The spoken language is French. It is not doomed to disappear because it allows to federate ethnic groups, each having their own language. However, their French is quite different from ours, especially in terms of vocabulary. It is not easy to understand at first glance what someone is telling us in the street.
In the districts that we visited, we were surprised to feel a fairly light and peaceful atmosphere if we disregard the many “la blanc, la blanche” repeated by the children. It disturbed us a bit at first but nothing wrong.
However, poverty is quite obvious and the pervasive corruption of police officers can lead to embarrassing and recurring situations. First rule: if we can do otherwise, never stop in front of a policeman or a soldier even if he is waving to us!
We move away from the coast to visit the north of the country. Our first stop is the capital Yamoussoukro. Compared to Abidjan, it looks like a small village, but this is where the President hotel, the deputies’ hotel, the largest basilica in the world and the Félix Houphouët-Boigny foundation stand. This former president decided to make his native village the capital of the country. He was the first president of Ivory Coast after independence in 1960 until his death in 1993. Some consider him the father of the nation, others as a despot.
So far the road is decent. A few kilometers further north, we understand why the rental agency force us to take a SUV. We slalom between the holes, we avoid the cars which suddenly find themselves in front, we drive in the ditches because a 50 cm deep trench blocks the road. The landscape changes: we leave the tropical forest to reach the bush. Huge leafless trees with orange fruits stand tall, they are baobabs. On the side of the road, Ivorians come out of nowhere to go who knows where. Some offer travelers agoutis by holding them by the tail. An agouti is a wild rodent hunted in the bush that can be eaten in the maquis, a kind of refreshment bar. They are accompanied by Attieke (cassava semolina), alloco (fried plantins bananas) and seed sauce (palm seeds), leaf sauce (with sweet potato leaves) or clear sauce (which blow your head off!) .
After a tiring day of travel we reach the town of Korhogo. This is our base camp to explore the surrounding countryside. A guide who was recommended to us offers us a formula where he takes care of giving small gifts (Knor cubes, soaps, betel nuts, candies …) to the people and children we are going to meet. We accept and leave in his company to discover the region. We start the visit with a sacred rock, a high place of animism. In exchange for a sacrifice (usually a chicken), we can ask the spirits for something. There is something magical in this area.
We continue with local crafts: the factory of painted earthen beads, the fabric factory, the forging of traditional tools and painting on canvas. For the latter we go to a village where Pablo Picasso has stayed on several occasions.

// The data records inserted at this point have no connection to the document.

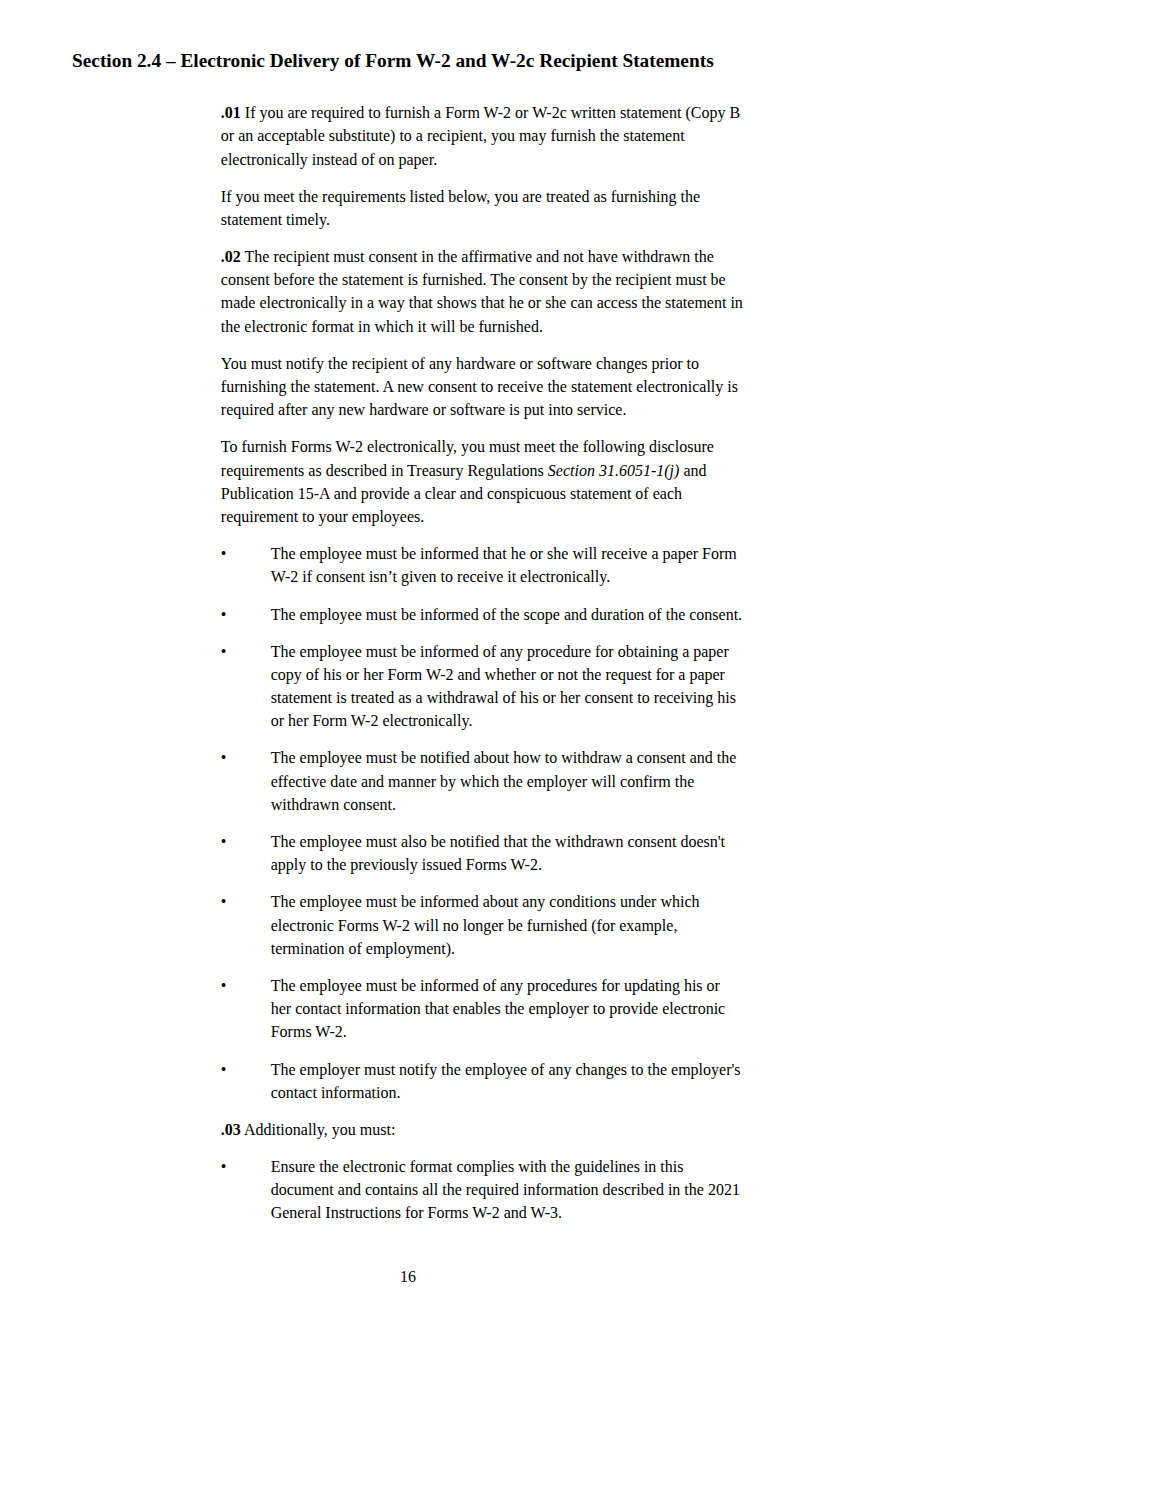Section 2.4 – Electronic Delivery of Form W-2 and W-2c Recipient Statements
.01 If you are required to furnish a Form W-2 or W-2c written statement (Copy B or an acceptable substitute) to a recipient, you may furnish the statement electronically instead of on paper.
If you meet the requirements listed below, you are treated as furnishing the statement timely.
.02 The recipient must consent in the affirmative and not have withdrawn the consent before the statement is furnished. The consent by the recipient must be made electronically in a way that shows that he or she can access the statement in the electronic format in which it will be furnished.
You must notify the recipient of any hardware or software changes prior to furnishing the statement. A new consent to receive the statement electronically is required after any new hardware or software is put into service.
To furnish Forms W-2 electronically, you must meet the following disclosure requirements as described in Treasury Regulations Section 31.6051-1(j) and Publication 15-A and provide a clear and conspicuous statement of each requirement to your employees.
The employee must be informed that he or she will receive a paper Form W-2 if consent isn’t given to receive it electronically.
The employee must be informed of the scope and duration of the consent.
The employee must be informed of any procedure for obtaining a paper copy of his or her Form W-2 and whether or not the request for a paper statement is treated as a withdrawal of his or her consent to receiving his or her Form W-2 electronically.
The employee must be notified about how to withdraw a consent and the effective date and manner by which the employer will confirm the withdrawn consent.
The employee must also be notified that the withdrawn consent doesn't apply to the previously issued Forms W-2.
The employee must be informed about any conditions under which electronic Forms W-2 will no longer be furnished (for example, termination of employment).
The employee must be informed of any procedures for updating his or her contact information that enables the employer to provide electronic Forms W-2.
The employer must notify the employee of any changes to the employer's contact information.
.03 Additionally, you must:
Ensure the electronic format complies with the guidelines in this document and contains all the required information described in the 2021 General Instructions for Forms W-2 and W-3.
16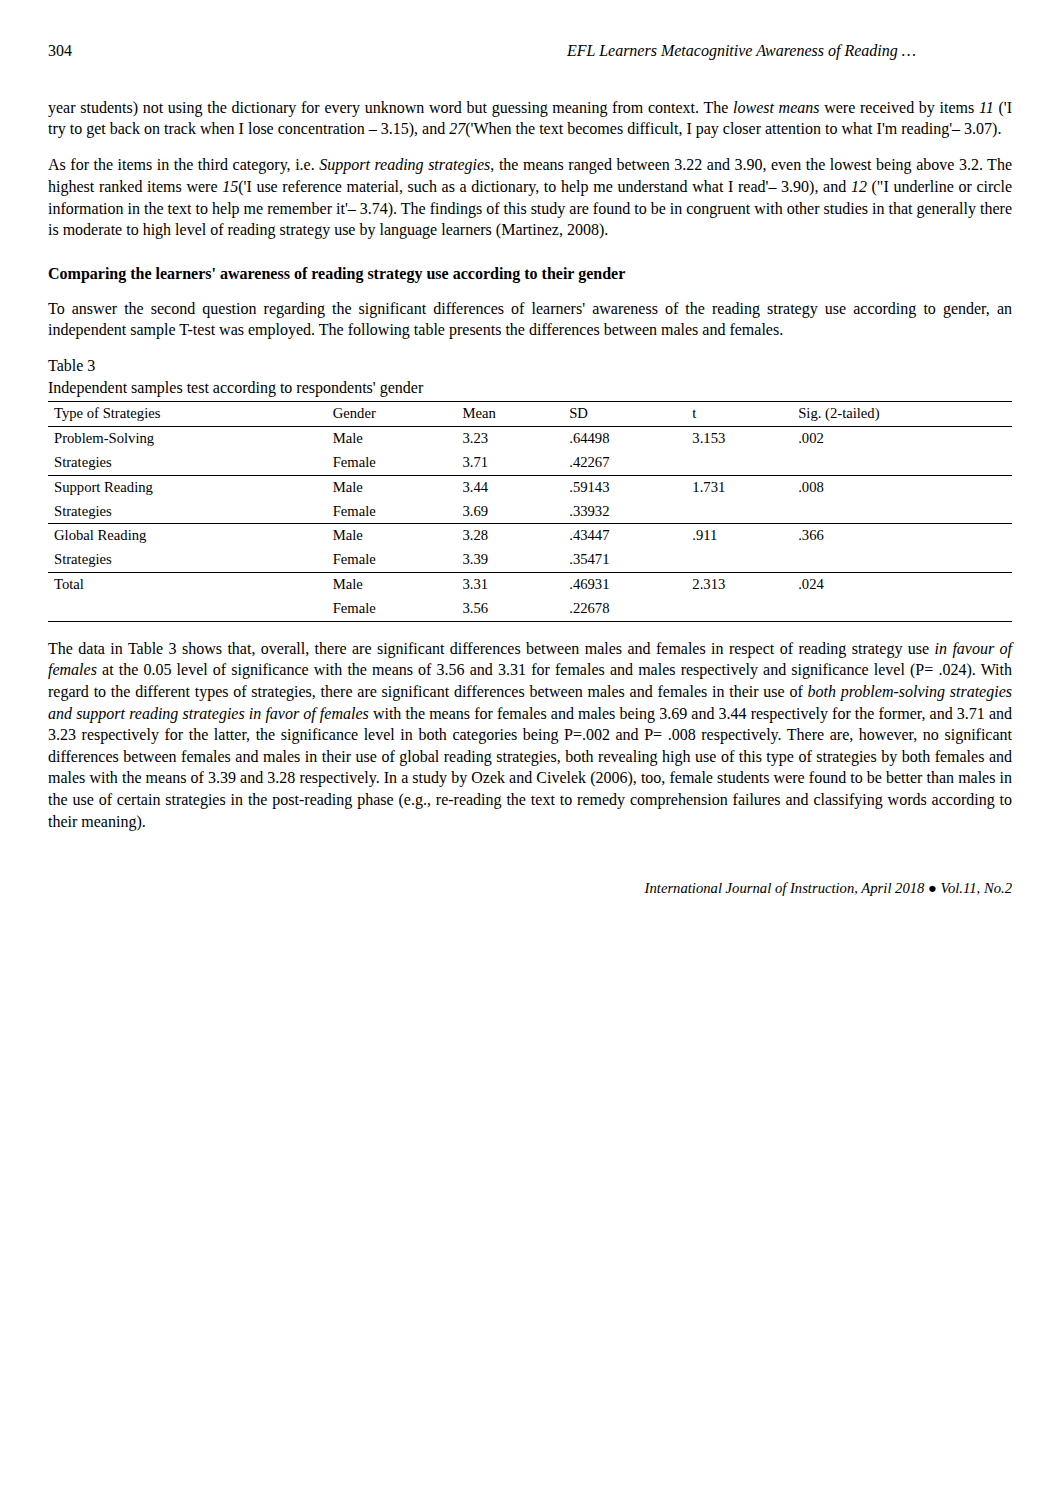304 EFL Learners Metacognitive Awareness of Reading …
year students) not using the dictionary for every unknown word but guessing meaning from context. The lowest means were received by items 11 ('I try to get back on track when I lose concentration – 3.15), and 27('When the text becomes difficult, I pay closer attention to what I'm reading'– 3.07).
As for the items in the third category, i.e. Support reading strategies, the means ranged between 3.22 and 3.90, even the lowest being above 3.2. The highest ranked items were 15('I use reference material, such as a dictionary, to help me understand what I read'– 3.90), and 12 ("I underline or circle information in the text to help me remember it'– 3.74). The findings of this study are found to be in congruent with other studies in that generally there is moderate to high level of reading strategy use by language learners (Martinez, 2008).
Comparing the learners' awareness of reading strategy use according to their gender
To answer the second question regarding the significant differences of learners' awareness of the reading strategy use according to gender, an independent sample T-test was employed. The following table presents the differences between males and females.
Table 3
Independent samples test according to respondents' gender
| Type of Strategies | Gender | Mean | SD | t | Sig. (2-tailed) |
| --- | --- | --- | --- | --- | --- |
| Problem-Solving | Male | 3.23 | .64498 | 3.153 | .002 |
| Strategies | Female | 3.71 | .42267 | | |
| Support Reading | Male | 3.44 | .59143 | 1.731 | .008 |
| Strategies | Female | 3.69 | .33932 | | |
| Global Reading | Male | 3.28 | .43447 | .911 | .366 |
| Strategies | Female | 3.39 | .35471 | | |
| Total | Male | 3.31 | .46931 | 2.313 | .024 |
| | Female | 3.56 | .22678 | | |
The data in Table 3 shows that, overall, there are significant differences between males and females in respect of reading strategy use in favour of females at the 0.05 level of significance with the means of 3.56 and 3.31 for females and males respectively and significance level (P= .024). With regard to the different types of strategies, there are significant differences between males and females in their use of both problem-solving strategies and support reading strategies in favor of females with the means for females and males being 3.69 and 3.44 respectively for the former, and 3.71 and 3.23 respectively for the latter, the significance level in both categories being P=.002 and P= .008 respectively. There are, however, no significant differences between females and males in their use of global reading strategies, both revealing high use of this type of strategies by both females and males with the means of 3.39 and 3.28 respectively. In a study by Ozek and Civelek (2006), too, female students were found to be better than males in the use of certain strategies in the post-reading phase (e.g., re-reading the text to remedy comprehension failures and classifying words according to their meaning).
International Journal of Instruction, April 2018 ● Vol.11, No.2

He would have given people here special techniques like using a toothbrush for bold lines. We also visit a village where impressive fetish huts stand. Their roof is huge because each year for decades and decades a thin layer of straw has been added.
We end our tour with the largest bush market in West Africa. You can find everything there: food, drink, traditional medicines, shea butter, clothes. There are lots of colors, smells and sounds, all this in the middle of a forest accessible only by (bad) dirt roads. The atmosphere is very pleasant and very unlikely.

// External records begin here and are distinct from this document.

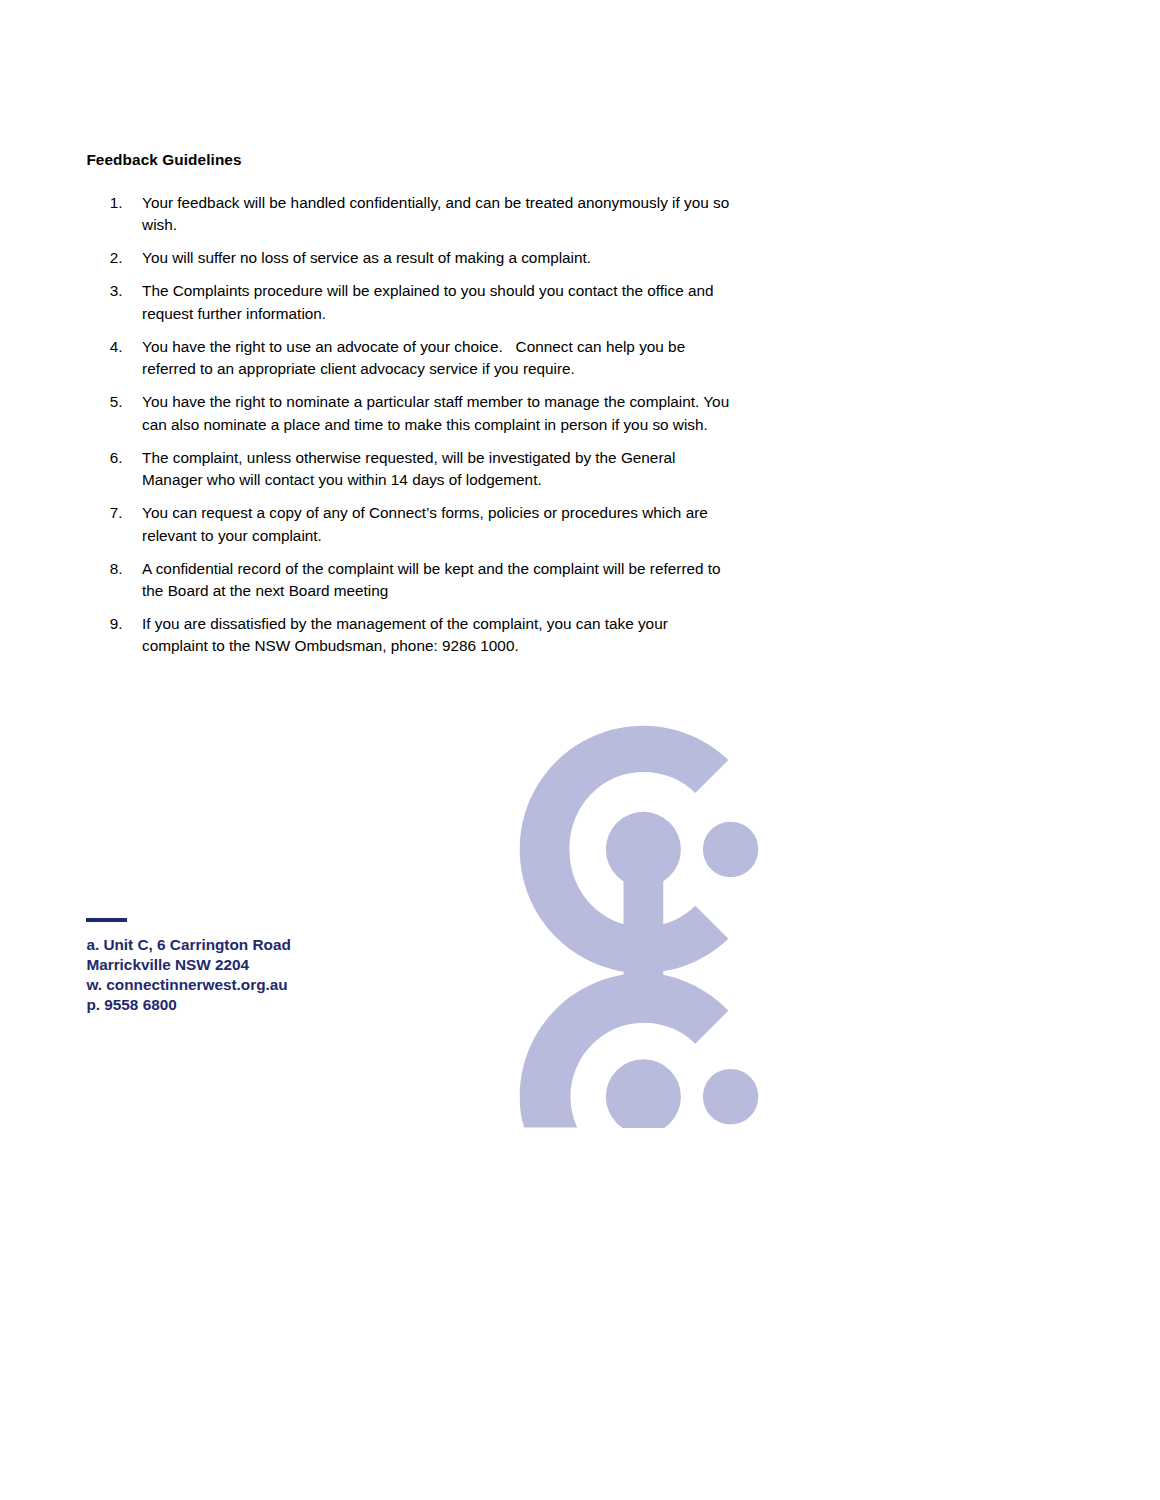Feedback Guidelines
Your feedback will be handled confidentially, and can be treated anonymously if you so wish.
You will suffer no loss of service as a result of making a complaint.
The Complaints procedure will be explained to you should you contact the office and request further information.
You have the right to use an advocate of your choice. Connect can help you be referred to an appropriate client advocacy service if you require.
You have the right to nominate a particular staff member to manage the complaint. You can also nominate a place and time to make this complaint in person if you so wish.
The complaint, unless otherwise requested, will be investigated by the General Manager who will contact you within 14 days of lodgement.
You can request a copy of any of Connect’s forms, policies or procedures which are relevant to your complaint.
A confidential record of the complaint will be kept and the complaint will be referred to the Board at the next Board meeting
If you are dissatisfied by the management of the complaint, you can take your complaint to the NSW Ombudsman, phone: 9286 1000.
a. Unit C, 6 Carrington Road
Marrickville NSW 2204
w. connectinnerwest.org.au
p. 9558 6800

During these two days, the inhabitants and in particular the children observed us with curious glances but it is towards the guide that they turned for gifts and sweets.
We must now take the road in the other direction, avoiding the holes and military roadblocks. Fortunately, Chantal Taiba and the Zouglou are there to support us. We find them in the evening on the occasion of New Year’s Eve in the maquis of the youth center around some Solibra (local beer).